The Grammy Award-winning artist — whose full name is Robyn Rihanna Fenty — was in town Tuesday to receive the college’s 2017 Humanitarian of the Year award.


And not surprisingly, her presence created something of a stir on campus.

By 7 a.m., students were already lining up to ensure they’d get tickets when they became available at noon. And as the day’s 4 p.m. ceremony approached, the line to get into Sanders Theatre stretched well down the block.

Even the college’s dean, Rakesh Khurana, proved a bit starstruck in the company of the singer, admitting during a brief introduction that, “I’m just like, ‘Whoaaaaa!”

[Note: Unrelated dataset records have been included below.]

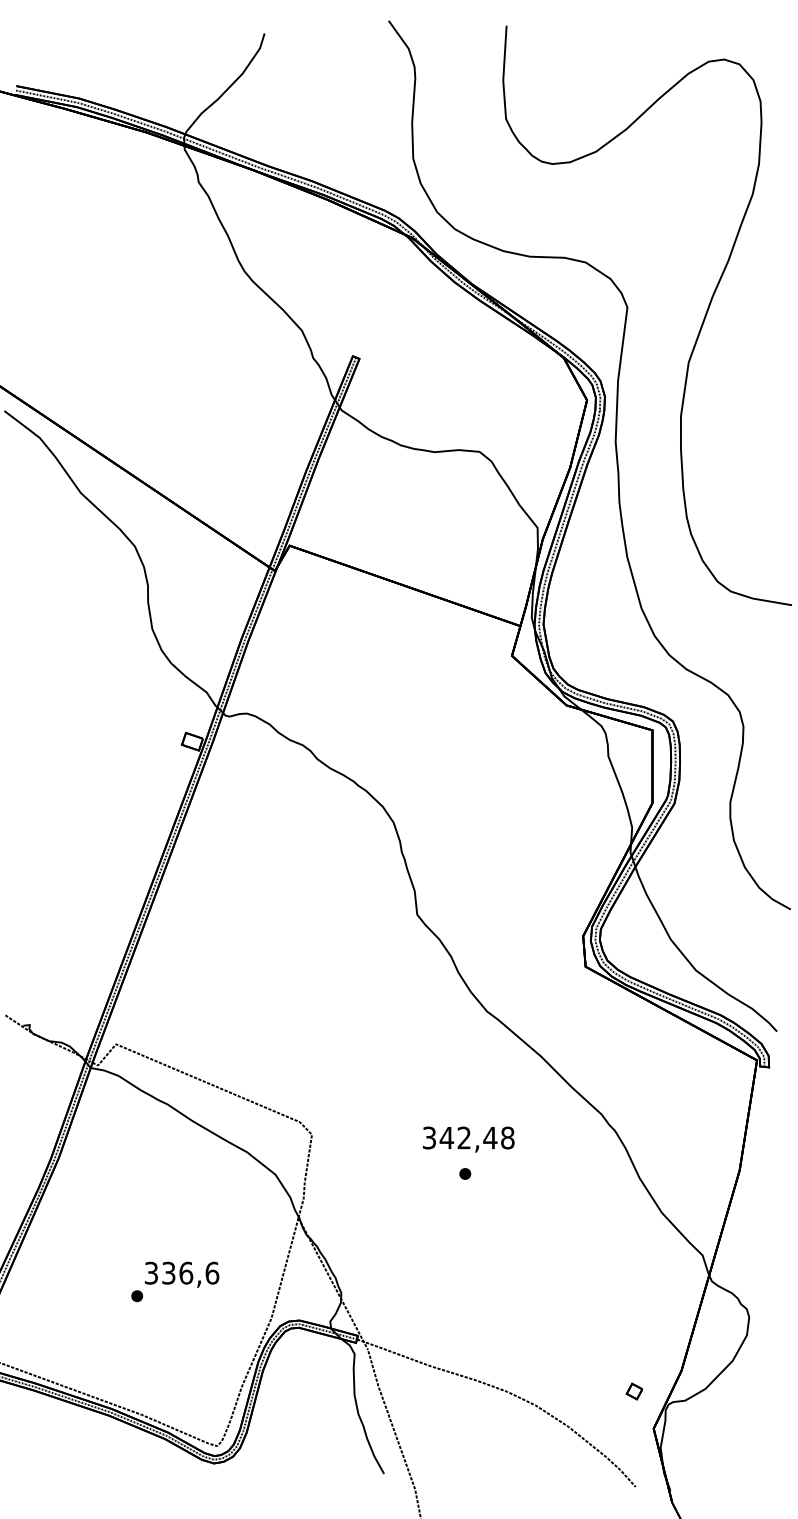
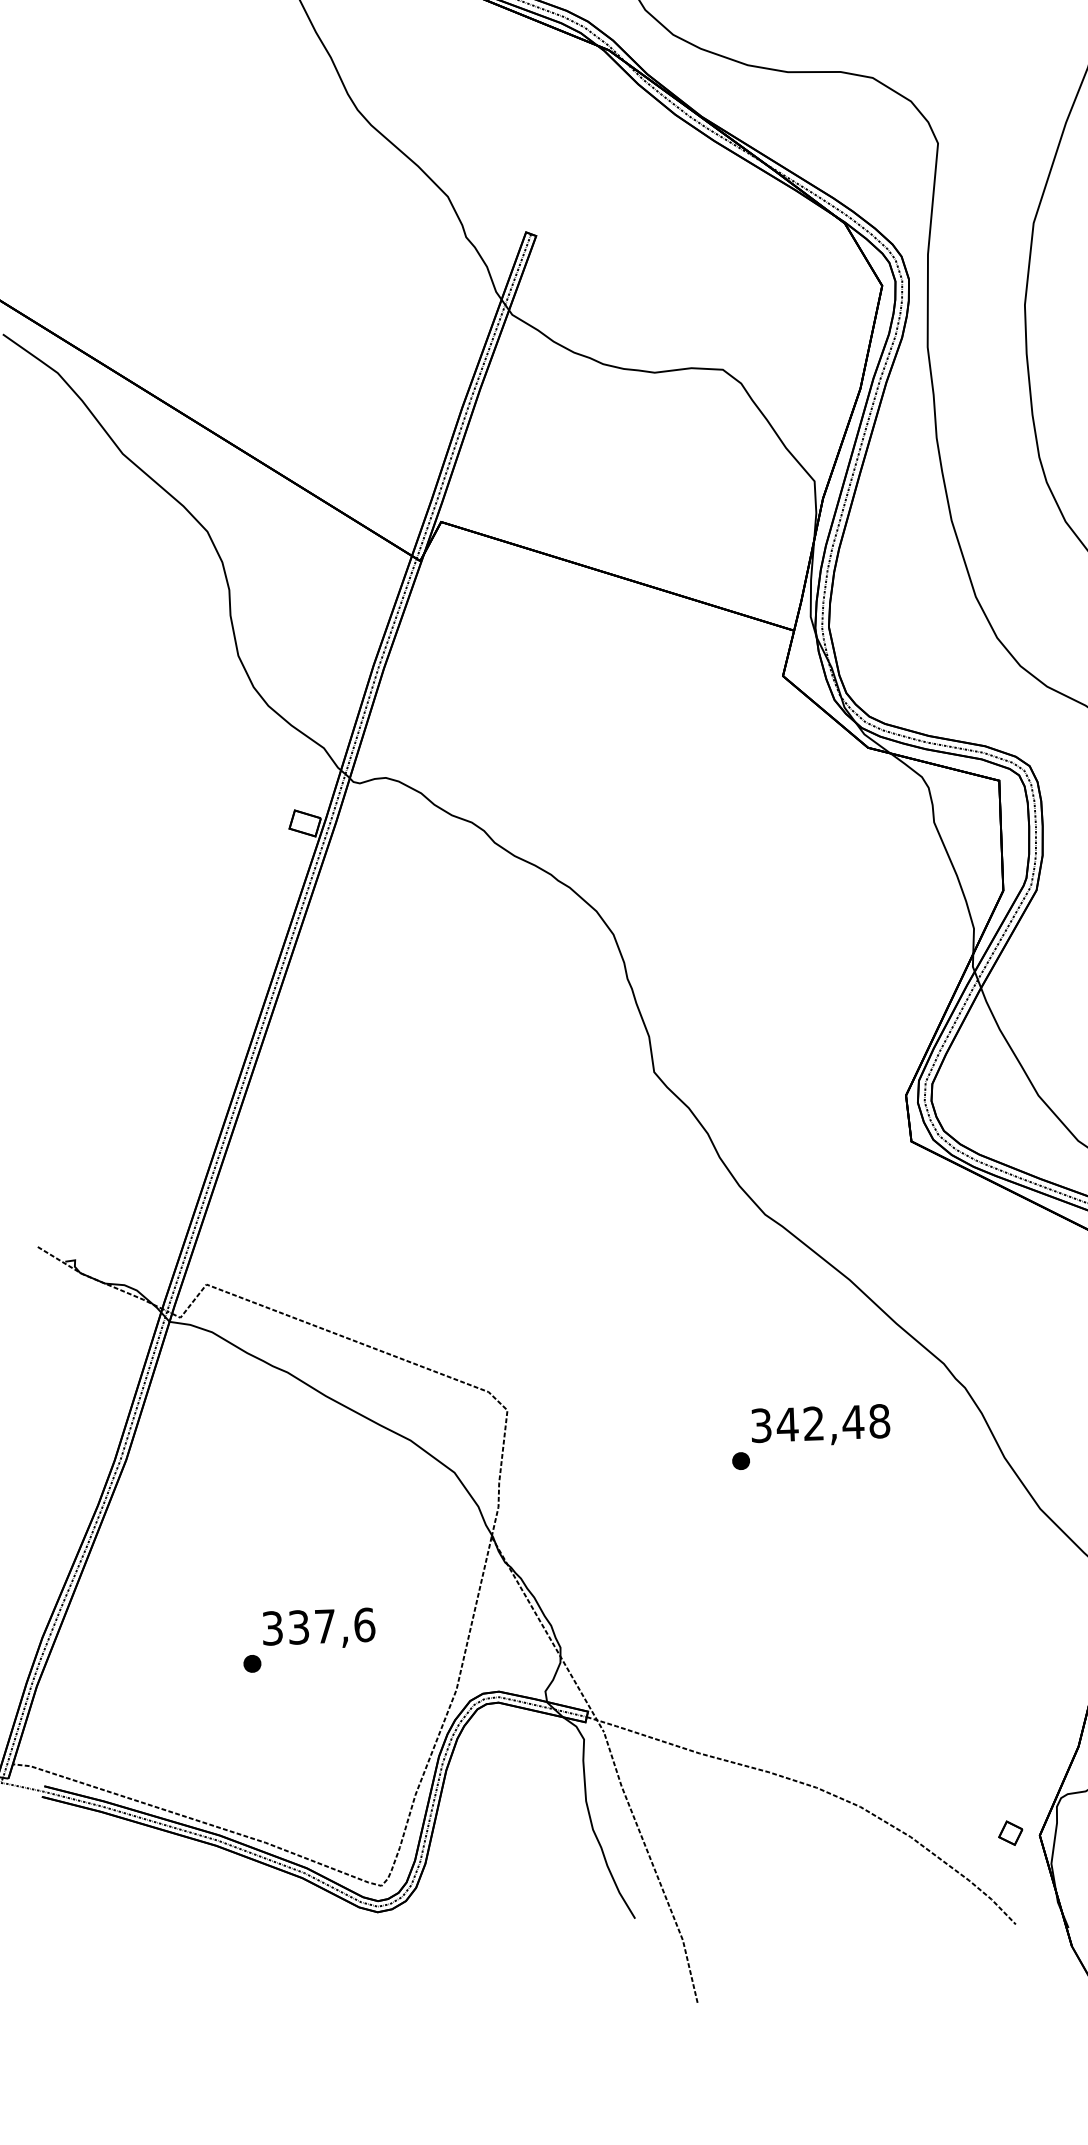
text: (468, 1139) -> (820, 1425), moved
text: (186, 1272) -> (325, 1625), 336,6 -> 337,6
part: (634, 1391) -> (1010, 1833), moved

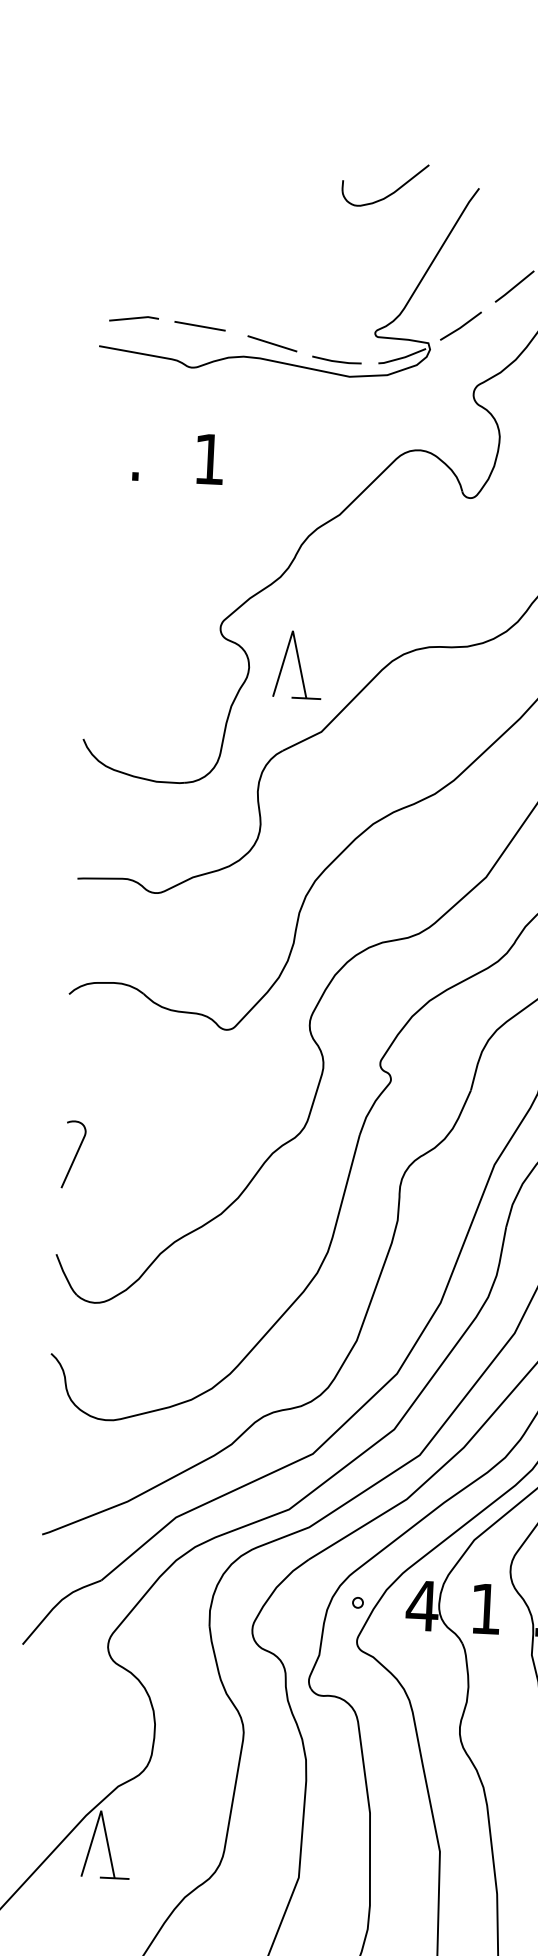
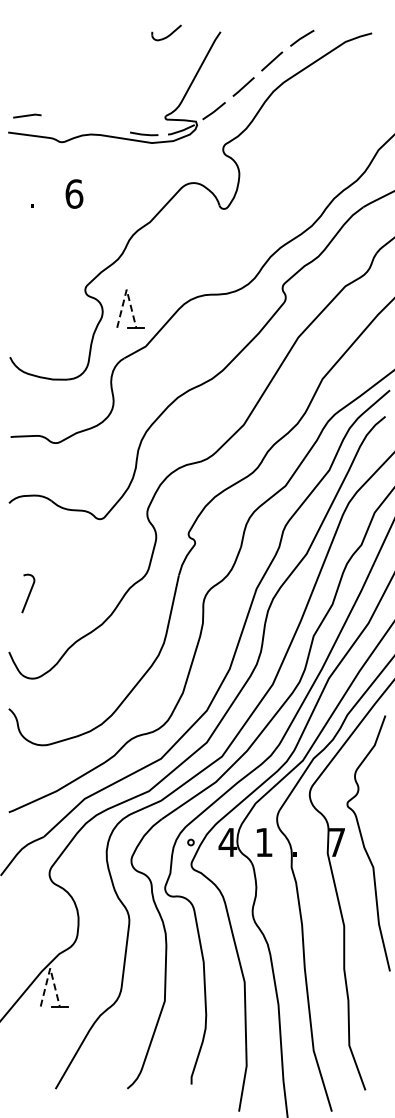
part: (384, 184) -> (166, 32), size x0.6
line: (200, 326) -> (65, 118), removed
line: (271, 343) -> (106, 126), removed
text: (209, 458) -> (74, 193), 1 -> 6
line: (292, 630) -> (126, 289), solid -> dashed
curve: (74, 1154) -> (28, 593), moved
line: (101, 1811) -> (50, 968), solid -> dashed

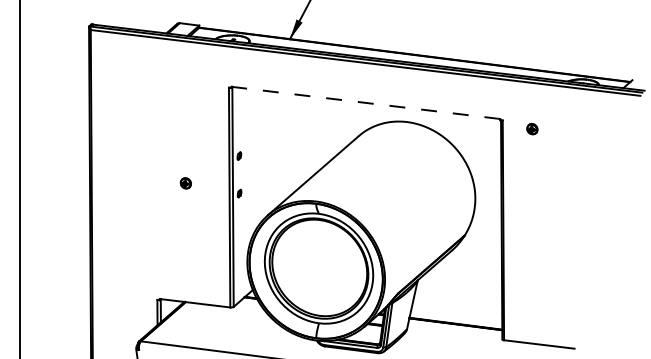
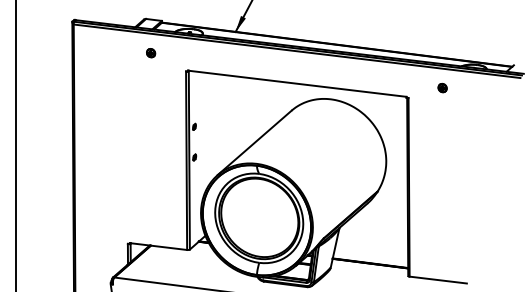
line: (364, 102) -> (296, 83), dashed -> solid
part: (532, 128) -> (442, 87), moved
part: (186, 183) -> (151, 53), moved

(A few minutes later, when he received a kiss on the cheek from Rihanna, who just notched her 30th Top 10 hit on the Billboard Hot 100 chart, he smiled sheepishly as the crowd erupted into cheers.)

The point of the festivities, though, was to honor the performer’s humanitarian work, a lengthy resume oftentimes overshadowed by her success in the music industry.

At just 18, she founded the Believe Foundation, which provided support to terminally ill children.

And since then, she hasn’t much slowed down.

Her Clara Lionel Foundation — named for her grandparents — tackles a range of causes, from education to health and emergency response programs. And her work with the Global Partnership for Education and Global Citizen Project helped convince Canada to pledge $20 million to the Education Cannot Wait fund.


Following a collection of introductory student remarks Tuesday afternoon — some of which featured the requisite plays on the artist’s lyrics — the award recipient finally took center stage.

In thanking the university, she spoke about family, and her grandmother’s losing battle with cancer. She spoke of her upbringing in Barbados, and her childhood dreams of saving the world, one 25-cent donation at a time.

Mostly, she urged students to do their part, to make a commitment to help just one person.

“People make it seem way too hard, man,” she said. “You don’t have to be rich to be a humanitarian. You don’t have to be rich to help someone, you don’t have to be famous, you don’t even have to be college educated.

“My grandma always used to say if you’ve got a dollar, there’s plenty to share.”